The Shartan was ruled by the lesser prisoners, those that were too weak to warrant true bindings on their hands and shackles on their minds. When the soothsayers crafted the Shartan, their delicate threads formed the fabric upon which the they projected their filth, and the more they stayed inside the holy prison, the more they changed to belong. They kept each other in line - their lack of fortitude and baseness made them feast on each other, and none of them ever thought to imagine that they could combine their strengths to escape. They were parasites of Viridos - creatures that truly had nothing to offer, and only existed to take. To such an individualistic, self-centered, empty mind, the flesh that moistened their lips was all the same, and they happily stalked the brambled paths of the Shartan.
Broadly, there were two kinds of vermin. Those that knew to stay away from Haakon, and those that wandered into his fist of rusted nails and twisted metal. After such a long imprisonment, Haakon greedily squeezed and drank the nourishment from their bodies. To a creature like Haakon, the Shartan's puzzle was sapling's play, after existing inside the special microcosmic prison that the soothsayers had wrapped around his soul. Haakon stalked forward, splashing along the winding river of white to the exit.

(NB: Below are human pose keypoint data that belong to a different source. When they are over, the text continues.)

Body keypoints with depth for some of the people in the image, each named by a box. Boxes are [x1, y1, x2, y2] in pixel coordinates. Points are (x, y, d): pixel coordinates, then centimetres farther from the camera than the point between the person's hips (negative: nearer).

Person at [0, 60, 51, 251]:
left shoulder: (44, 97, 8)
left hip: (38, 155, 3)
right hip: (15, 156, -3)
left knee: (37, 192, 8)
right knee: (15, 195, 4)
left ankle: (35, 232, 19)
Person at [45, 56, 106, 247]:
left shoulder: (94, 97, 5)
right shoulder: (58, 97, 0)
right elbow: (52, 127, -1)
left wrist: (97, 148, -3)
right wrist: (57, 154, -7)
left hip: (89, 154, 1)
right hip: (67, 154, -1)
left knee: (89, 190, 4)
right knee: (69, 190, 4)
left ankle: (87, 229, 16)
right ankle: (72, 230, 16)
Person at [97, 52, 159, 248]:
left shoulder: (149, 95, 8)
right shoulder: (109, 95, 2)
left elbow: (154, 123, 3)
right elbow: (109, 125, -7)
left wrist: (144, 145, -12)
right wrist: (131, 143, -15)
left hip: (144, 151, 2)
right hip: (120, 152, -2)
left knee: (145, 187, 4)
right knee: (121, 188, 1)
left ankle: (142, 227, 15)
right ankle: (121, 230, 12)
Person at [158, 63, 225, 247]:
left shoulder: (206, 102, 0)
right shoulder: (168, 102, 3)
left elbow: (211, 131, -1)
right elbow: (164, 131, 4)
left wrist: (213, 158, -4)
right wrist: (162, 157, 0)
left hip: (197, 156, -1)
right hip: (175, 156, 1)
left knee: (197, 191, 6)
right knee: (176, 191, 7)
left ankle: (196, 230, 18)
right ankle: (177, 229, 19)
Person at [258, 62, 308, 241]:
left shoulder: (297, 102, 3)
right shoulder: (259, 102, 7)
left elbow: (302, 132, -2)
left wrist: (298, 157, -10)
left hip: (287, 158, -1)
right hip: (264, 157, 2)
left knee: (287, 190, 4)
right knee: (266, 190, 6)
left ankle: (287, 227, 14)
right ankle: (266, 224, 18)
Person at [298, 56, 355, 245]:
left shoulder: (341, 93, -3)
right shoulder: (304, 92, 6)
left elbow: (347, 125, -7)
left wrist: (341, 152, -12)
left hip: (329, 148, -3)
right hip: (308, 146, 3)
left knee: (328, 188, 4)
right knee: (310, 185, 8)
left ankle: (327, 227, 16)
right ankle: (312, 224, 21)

Haakon was unlike any other. Sometimes, when a tool is forged it becomes imbued with a special fortitude. It could lose its working edge, or its joints could rust frozen. Yet with only a little maintenance, its jaws ate through wood better than a bargain twice as sharp. Its core has fundamental strength. Haakon believed that he was the lone rogue, a prophet of a cause higher than Kairos, the only recipient of Ilium's true message - a return to the basic law, a law of well defined heirarchies and simple, pure roles. Yet, Kairos' lieutenant had cleverly twisted Haakon into the antithesis of his preachings, but he did not know because he had never looked into a mirror. This lieutenant did not believe in Kairos either, and saw a way to create conflict to open a wedge that he could drive himself into. As Haakon continued on his murder-preachings, he inevitably came into conflict with the forest-kin. Each time, the lieutenant healed him with metal, sewing his splintered limbs with iron thread and nailing metal plates over his bark. Eventually, such gross hypocrisy could no longer go unnoticed by the poisoned jungle, and as one it came together to throw him into the Shartan, seeing Haakon as some twisted avatar of an Eastern Old One, or even some bizarre horror from the Deadlands where such things were common.

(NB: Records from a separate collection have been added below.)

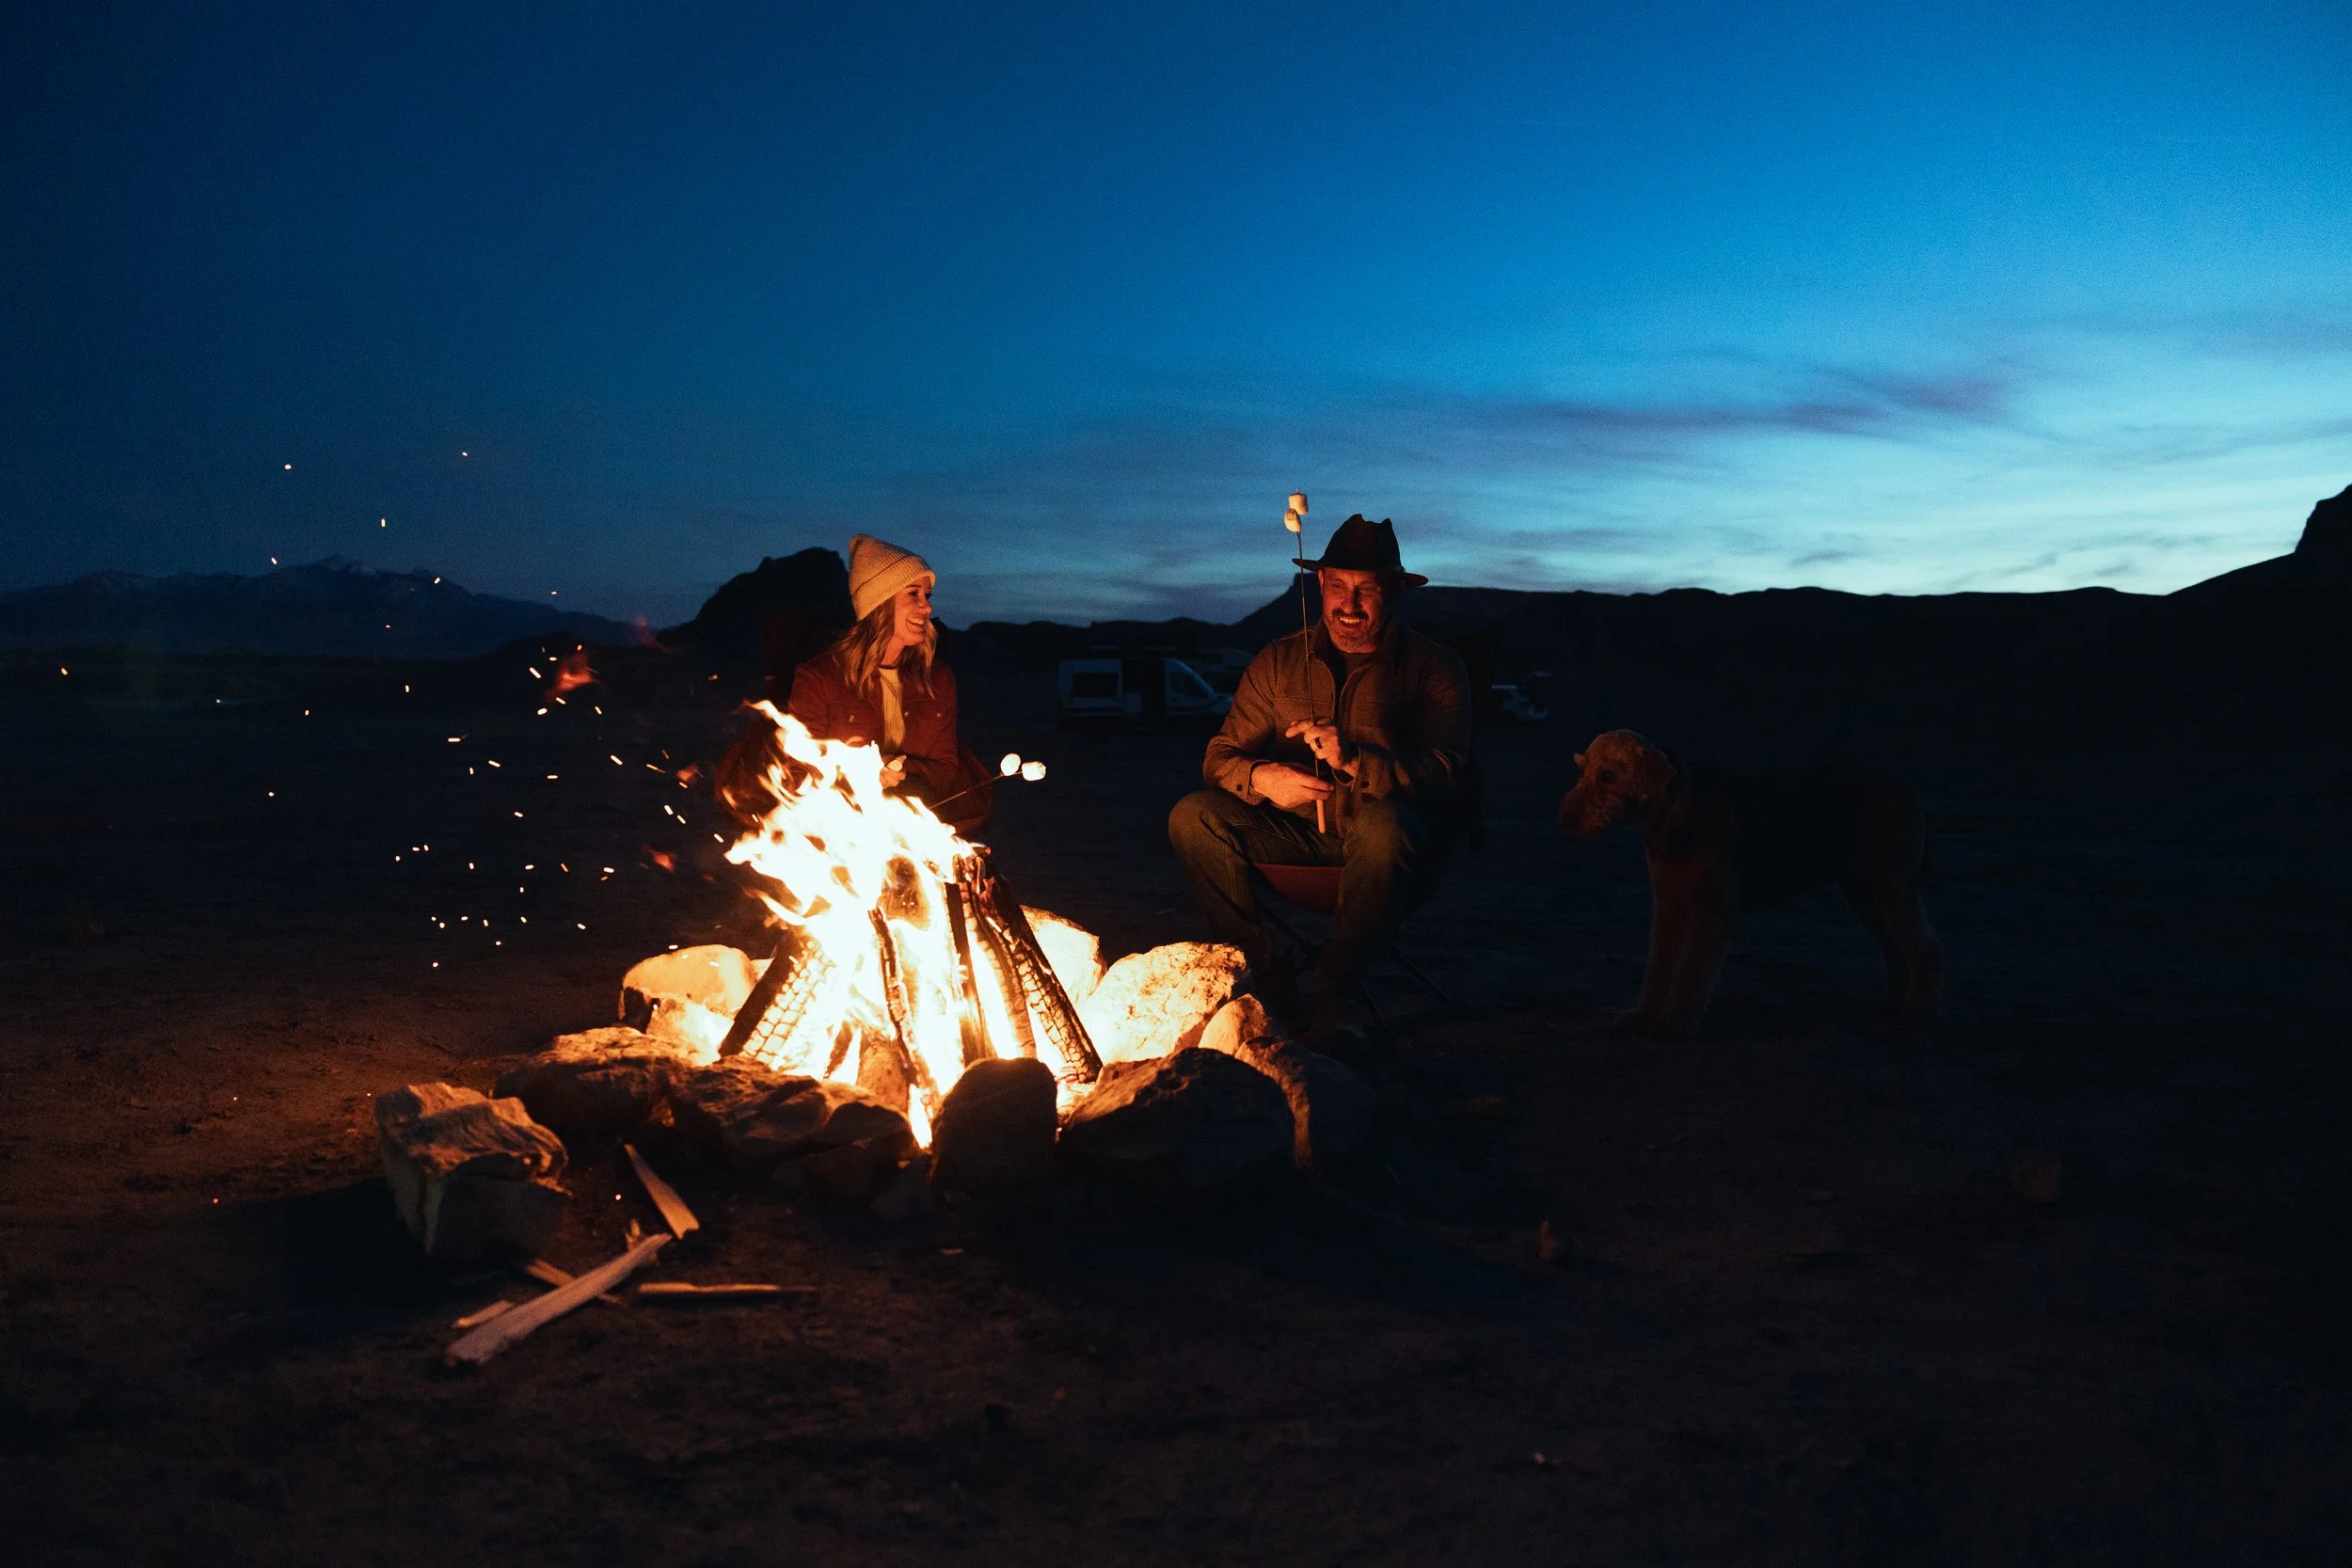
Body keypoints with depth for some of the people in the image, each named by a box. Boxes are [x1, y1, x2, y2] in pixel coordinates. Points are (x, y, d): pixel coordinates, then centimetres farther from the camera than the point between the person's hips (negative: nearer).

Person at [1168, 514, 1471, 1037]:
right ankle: (1267, 970, -12)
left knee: (1384, 823, -39)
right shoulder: (1279, 661, 9)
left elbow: (1446, 774, -15)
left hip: (1378, 847, -3)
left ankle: (1335, 985, -22)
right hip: (1296, 837, 4)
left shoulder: (1434, 667, -1)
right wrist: (1262, 777, -21)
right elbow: (1220, 756, 5)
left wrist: (1355, 760, -33)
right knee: (1192, 816, -20)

Time healed all wounds though, and Haakon assimilated the metal, camoflouging it in rust and buttressed roots. Few would recognize the forest-kin by sight, but his self-righteousness was overpowering.
Fog clouded Haakon's eyes. He blinked, but could not tell if it was his old yes, or if the Shartan was still playing tricks on him. Haakon contemplated suicide, ripping his heart out - but even death was a sham here, no guarantee of anything. Most of the Shartan's occupants were irreversibly divorced from the world, except for the few that had a strong enough grudge to continue. Like that black unicorn.
The exit came ever closer.
~
Edelon was quiet. It was beyond quiet: it was still. The weight of superstition sat upon the dusty city like a heavy cloth. In the ruins of a great theologians library, Vydus and the rest of the detachment settled in for the night. Lately, Tattersal had banned the use of fire - an invention of the East, and unneeded for a forest-kin. Some of the younger ones were fitful in the dark, and Naya sat in a corner sparking flints. The library still had a gentle splendor that held the aux-eater's malaise at bay, although their carapaces littered the shelves. The room was lit by the vanishing glow of some aux, and they played among each other, sometimes taking a break to push the aux-eaters into small piles around the room.
Naya watched the aux and wondered why there was such an endless variety. They were as unique as the crux, but their shape had reason. Naya often thought about them, after watching crux twist and contort in wretched agony. She passed a hand through her hair, but only felt the bare skin of her scalp. The scholars never taught them what aux was - no one had ever thought about or studied them, because their presence was as natural as the crux. Yet ... yet the aux never interacted with their world. The aux was more like a tether to some unseen plane that showed itself between blinks, or glimpsed over the shoulder. Naya moved her hands through her aux and watched the strands of hair wave and blow in delayed response to her fingers, as if she was brushing them in water. Almost as if it was a projection of her mind.